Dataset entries
+ + + +

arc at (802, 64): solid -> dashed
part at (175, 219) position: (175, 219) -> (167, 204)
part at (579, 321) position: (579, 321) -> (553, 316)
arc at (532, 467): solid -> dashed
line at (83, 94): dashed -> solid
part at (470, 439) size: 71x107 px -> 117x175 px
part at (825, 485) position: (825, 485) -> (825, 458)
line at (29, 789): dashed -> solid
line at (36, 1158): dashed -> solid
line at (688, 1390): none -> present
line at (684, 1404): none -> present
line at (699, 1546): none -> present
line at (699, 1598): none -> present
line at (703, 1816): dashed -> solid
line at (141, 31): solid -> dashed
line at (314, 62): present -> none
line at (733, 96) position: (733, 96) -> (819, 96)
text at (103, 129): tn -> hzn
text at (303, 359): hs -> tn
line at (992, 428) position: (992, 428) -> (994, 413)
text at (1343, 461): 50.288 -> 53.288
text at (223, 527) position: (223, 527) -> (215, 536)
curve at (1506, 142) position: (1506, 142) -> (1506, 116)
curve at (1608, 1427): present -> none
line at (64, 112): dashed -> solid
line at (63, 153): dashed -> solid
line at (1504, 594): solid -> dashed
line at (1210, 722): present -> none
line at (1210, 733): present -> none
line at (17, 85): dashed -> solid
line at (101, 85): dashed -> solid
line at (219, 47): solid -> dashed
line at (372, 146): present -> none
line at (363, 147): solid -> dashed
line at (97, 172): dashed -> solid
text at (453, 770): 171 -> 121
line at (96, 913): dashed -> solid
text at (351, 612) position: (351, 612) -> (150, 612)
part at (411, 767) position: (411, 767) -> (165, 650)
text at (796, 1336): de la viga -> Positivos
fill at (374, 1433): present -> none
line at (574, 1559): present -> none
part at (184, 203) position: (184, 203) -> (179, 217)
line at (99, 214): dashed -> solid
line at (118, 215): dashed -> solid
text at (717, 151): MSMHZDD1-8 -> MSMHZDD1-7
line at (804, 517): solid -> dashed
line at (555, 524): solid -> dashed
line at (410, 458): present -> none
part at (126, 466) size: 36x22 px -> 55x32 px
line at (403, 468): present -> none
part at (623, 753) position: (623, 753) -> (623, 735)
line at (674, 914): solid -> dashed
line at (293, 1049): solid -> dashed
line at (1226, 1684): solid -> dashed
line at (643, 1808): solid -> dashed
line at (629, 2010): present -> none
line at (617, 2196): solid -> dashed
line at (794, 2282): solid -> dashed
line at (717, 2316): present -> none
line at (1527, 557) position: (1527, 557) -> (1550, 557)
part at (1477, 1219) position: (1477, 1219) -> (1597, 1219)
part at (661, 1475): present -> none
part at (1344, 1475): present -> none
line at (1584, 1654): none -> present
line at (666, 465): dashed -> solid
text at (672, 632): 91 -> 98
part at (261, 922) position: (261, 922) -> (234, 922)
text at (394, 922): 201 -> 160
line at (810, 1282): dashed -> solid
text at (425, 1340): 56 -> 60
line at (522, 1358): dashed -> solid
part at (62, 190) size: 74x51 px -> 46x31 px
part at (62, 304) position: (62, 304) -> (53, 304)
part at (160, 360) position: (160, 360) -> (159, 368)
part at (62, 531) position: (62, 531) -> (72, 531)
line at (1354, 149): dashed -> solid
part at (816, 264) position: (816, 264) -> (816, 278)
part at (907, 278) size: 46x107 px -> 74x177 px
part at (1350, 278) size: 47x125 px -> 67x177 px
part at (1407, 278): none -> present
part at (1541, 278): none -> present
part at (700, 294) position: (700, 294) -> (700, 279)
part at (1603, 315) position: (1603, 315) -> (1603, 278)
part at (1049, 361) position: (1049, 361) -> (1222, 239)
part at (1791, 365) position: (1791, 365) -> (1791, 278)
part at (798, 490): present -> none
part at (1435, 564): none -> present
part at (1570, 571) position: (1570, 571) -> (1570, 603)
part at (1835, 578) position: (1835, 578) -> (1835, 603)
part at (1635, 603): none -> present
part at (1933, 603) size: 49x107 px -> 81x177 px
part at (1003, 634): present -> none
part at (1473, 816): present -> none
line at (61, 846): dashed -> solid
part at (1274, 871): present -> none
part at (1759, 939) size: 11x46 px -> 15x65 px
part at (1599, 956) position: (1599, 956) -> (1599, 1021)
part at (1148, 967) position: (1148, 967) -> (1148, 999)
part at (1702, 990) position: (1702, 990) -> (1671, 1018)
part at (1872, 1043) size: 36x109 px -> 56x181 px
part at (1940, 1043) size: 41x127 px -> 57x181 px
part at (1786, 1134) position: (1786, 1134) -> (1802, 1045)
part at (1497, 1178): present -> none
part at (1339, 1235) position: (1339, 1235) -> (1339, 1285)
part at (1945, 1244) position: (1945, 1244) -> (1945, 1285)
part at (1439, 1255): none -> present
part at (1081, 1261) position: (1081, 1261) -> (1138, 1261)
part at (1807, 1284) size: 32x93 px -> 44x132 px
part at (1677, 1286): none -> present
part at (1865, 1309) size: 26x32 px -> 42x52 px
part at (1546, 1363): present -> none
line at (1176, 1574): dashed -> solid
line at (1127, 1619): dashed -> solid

+ + + +

- [Work to complete]: Quote every line of the records above word for word, keeping their order.

- [Result of the task]:
arc at (802, 64): solid -> dashed
part at (175, 219) position: (175, 219) -> (167, 204)
part at (579, 321) position: (579, 321) -> (553, 316)
arc at (532, 467): solid -> dashed
line at (83, 94): dashed -> solid
part at (470, 439) size: 71x107 px -> 117x175 px
part at (825, 485) position: (825, 485) -> (825, 458)
line at (29, 789): dashed -> solid
line at (36, 1158): dashed -> solid
line at (688, 1390): none -> present
line at (684, 1404): none -> present
line at (699, 1546): none -> present
line at (699, 1598): none -> present
line at (703, 1816): dashed -> solid
line at (141, 31): solid -> dashed
line at (314, 62): present -> none
line at (733, 96) position: (733, 96) -> (819, 96)
text at (103, 129): tn -> hzn
text at (303, 359): hs -> tn
line at (992, 428) position: (992, 428) -> (994, 413)
text at (1343, 461): 50.288 -> 53.288
text at (223, 527) position: (223, 527) -> (215, 536)
curve at (1506, 142) position: (1506, 142) -> (1506, 116)
curve at (1608, 1427): present -> none
line at (64, 112): dashed -> solid
line at (63, 153): dashed -> solid
line at (1504, 594): solid -> dashed
line at (1210, 722): present -> none
line at (1210, 733): present -> none
line at (17, 85): dashed -> solid
line at (101, 85): dashed -> solid
line at (219, 47): solid -> dashed
line at (372, 146): present -> none
line at (363, 147): solid -> dashed
line at (97, 172): dashed -> solid
text at (453, 770): 171 -> 121
line at (96, 913): dashed -> solid
text at (351, 612) position: (351, 612) -> (150, 612)
part at (411, 767) position: (411, 767) -> (165, 650)
text at (796, 1336): de la viga -> Positivos
fill at (374, 1433): present -> none
line at (574, 1559): present -> none
part at (184, 203) position: (184, 203) -> (179, 217)
line at (99, 214): dashed -> solid
line at (118, 215): dashed -> solid
text at (717, 151): MSMHZDD1-8 -> MSMHZDD1-7
line at (804, 517): solid -> dashed
line at (555, 524): solid -> dashed
line at (410, 458): present -> none
part at (126, 466) size: 36x22 px -> 55x32 px
line at (403, 468): present -> none
part at (623, 753) position: (623, 753) -> (623, 735)
line at (674, 914): solid -> dashed
line at (293, 1049): solid -> dashed
line at (1226, 1684): solid -> dashed
line at (643, 1808): solid -> dashed
line at (629, 2010): present -> none
line at (617, 2196): solid -> dashed
line at (794, 2282): solid -> dashed
line at (717, 2316): present -> none
line at (1527, 557) position: (1527, 557) -> (1550, 557)
part at (1477, 1219) position: (1477, 1219) -> (1597, 1219)
part at (661, 1475): present -> none
part at (1344, 1475): present -> none
line at (1584, 1654): none -> present
line at (666, 465): dashed -> solid
text at (672, 632): 91 -> 98
part at (261, 922) position: (261, 922) -> (234, 922)
text at (394, 922): 201 -> 160
line at (810, 1282): dashed -> solid
text at (425, 1340): 56 -> 60
line at (522, 1358): dashed -> solid
part at (62, 190) size: 74x51 px -> 46x31 px
part at (62, 304) position: (62, 304) -> (53, 304)
part at (160, 360) position: (160, 360) -> (159, 368)
part at (62, 531) position: (62, 531) -> (72, 531)
line at (1354, 149): dashed -> solid
part at (816, 264) position: (816, 264) -> (816, 278)
part at (907, 278) size: 46x107 px -> 74x177 px
part at (1350, 278) size: 47x125 px -> 67x177 px
part at (1407, 278): none -> present
part at (1541, 278): none -> present
part at (700, 294) position: (700, 294) -> (700, 279)
part at (1603, 315) position: (1603, 315) -> (1603, 278)
part at (1049, 361) position: (1049, 361) -> (1222, 239)
part at (1791, 365) position: (1791, 365) -> (1791, 278)
part at (798, 490): present -> none
part at (1435, 564): none -> present
part at (1570, 571) position: (1570, 571) -> (1570, 603)
part at (1835, 578) position: (1835, 578) -> (1835, 603)
part at (1635, 603): none -> present
part at (1933, 603) size: 49x107 px -> 81x177 px
part at (1003, 634): present -> none
part at (1473, 816): present -> none
line at (61, 846): dashed -> solid
part at (1274, 871): present -> none
part at (1759, 939) size: 11x46 px -> 15x65 px
part at (1599, 956) position: (1599, 956) -> (1599, 1021)
part at (1148, 967) position: (1148, 967) -> (1148, 999)
part at (1702, 990) position: (1702, 990) -> (1671, 1018)
part at (1872, 1043) size: 36x109 px -> 56x181 px
part at (1940, 1043) size: 41x127 px -> 57x181 px
part at (1786, 1134) position: (1786, 1134) -> (1802, 1045)
part at (1497, 1178): present -> none
part at (1339, 1235) position: (1339, 1235) -> (1339, 1285)
part at (1945, 1244) position: (1945, 1244) -> (1945, 1285)
part at (1439, 1255): none -> present
part at (1081, 1261) position: (1081, 1261) -> (1138, 1261)
part at (1807, 1284) size: 32x93 px -> 44x132 px
part at (1677, 1286): none -> present
part at (1865, 1309) size: 26x32 px -> 42x52 px
part at (1546, 1363): present -> none
line at (1176, 1574): dashed -> solid
line at (1127, 1619): dashed -> solid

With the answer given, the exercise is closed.